Typically, at least half of melanoma patients relapse within two years.Ott said there is already one type of cancer vaccine, for prostate cancer, on the market, but it is not widely used. Another, for lung, bladder, and skin cancer, is undergoing a Phase II efficacy trial, in combination with another drug.
“We`ve long recognised in cancer that every patient`s tumour is different,” the team said in a statement. “With recent advances in technology, it`s now becoming possible to create a therapy that`s suited to target an individual`s tumour.”
The NeoVax treatment contained up to 20 neoantigens derived from patient tumours. The researchers sequenced the DNA of tumour cells and healthy cells from each person to identify cancer-specific mutations and pinpoint the neoantigens involved.
The patients had their immune systems “trained” to recognise these molecules, with the goal of stimulating an attack.
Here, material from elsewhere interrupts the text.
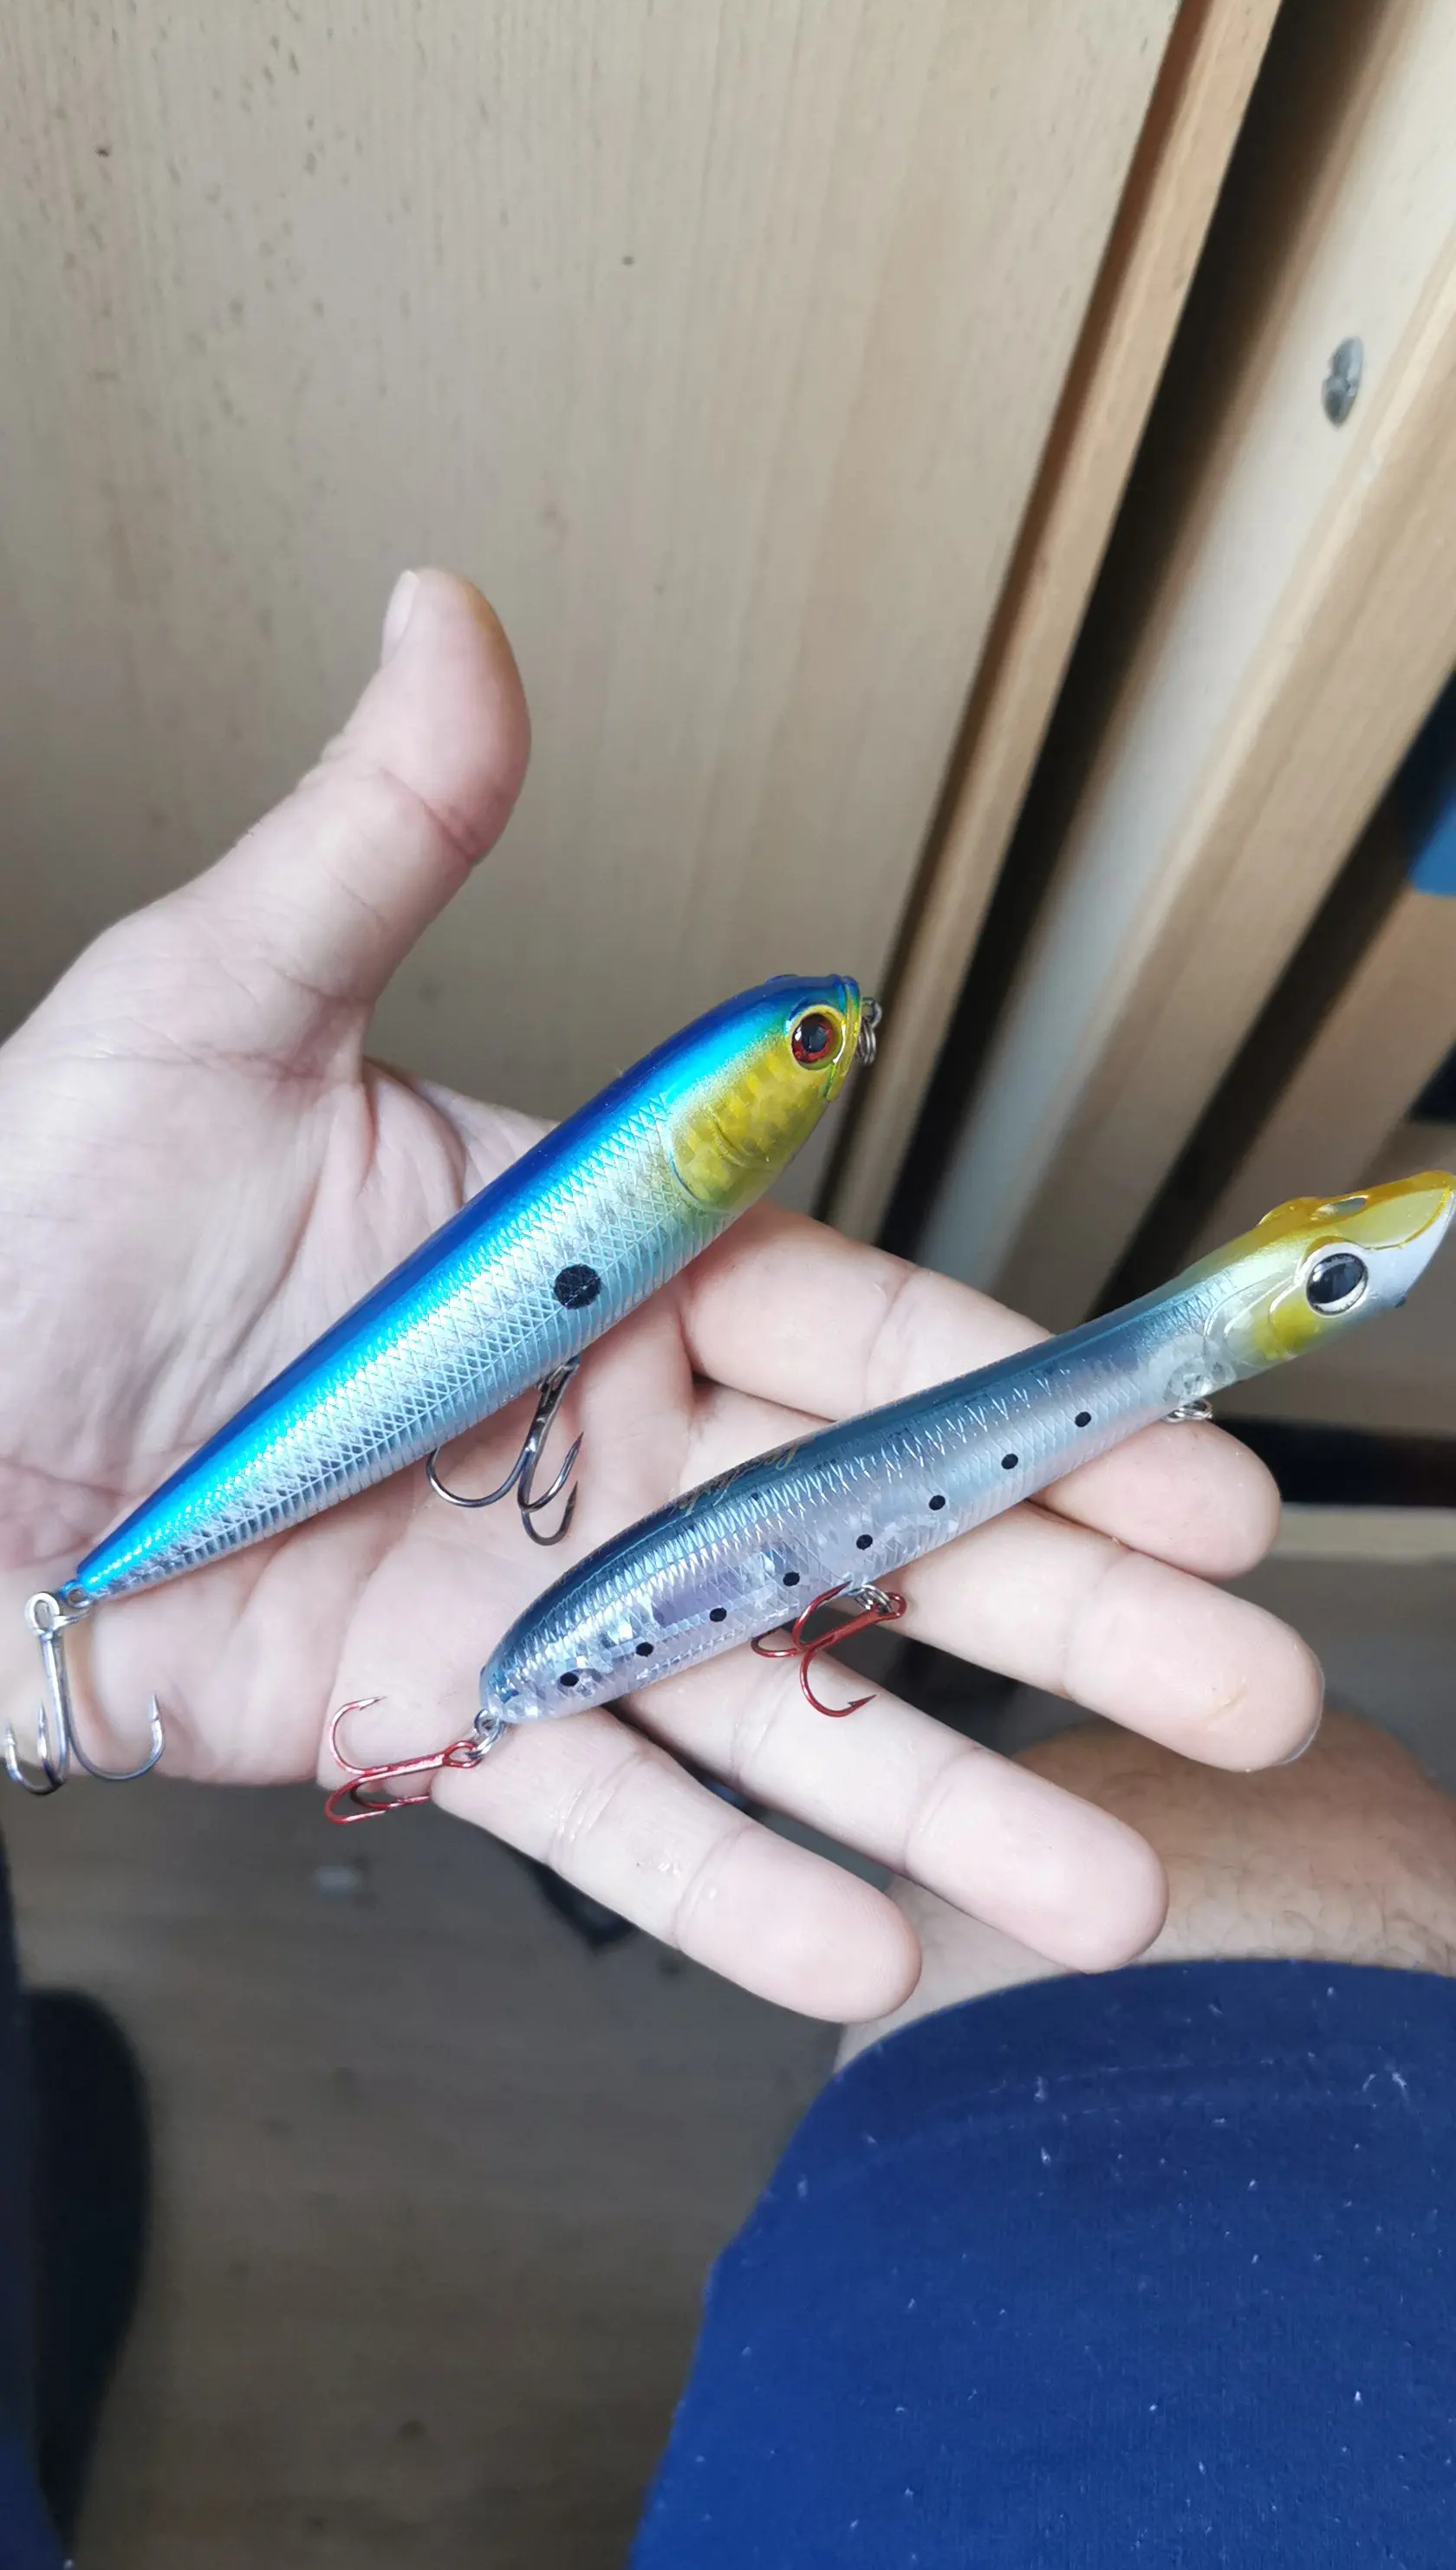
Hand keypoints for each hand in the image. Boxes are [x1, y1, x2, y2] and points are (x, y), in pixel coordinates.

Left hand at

In a second study published in the same journal, a team tested another personalised vaccine on 13 people with melanoma. This vaccine was similarly safe and induced an immune response, they concluded.
“The two studies confirm the potential of this type of approach,” Cornelis Melief of the Leiden University Medical Center in the Netherlands wrote in a comment. Next-phase trials in larger groups of participants are now needed, he said, “to establish the efficacy of these vaccines.”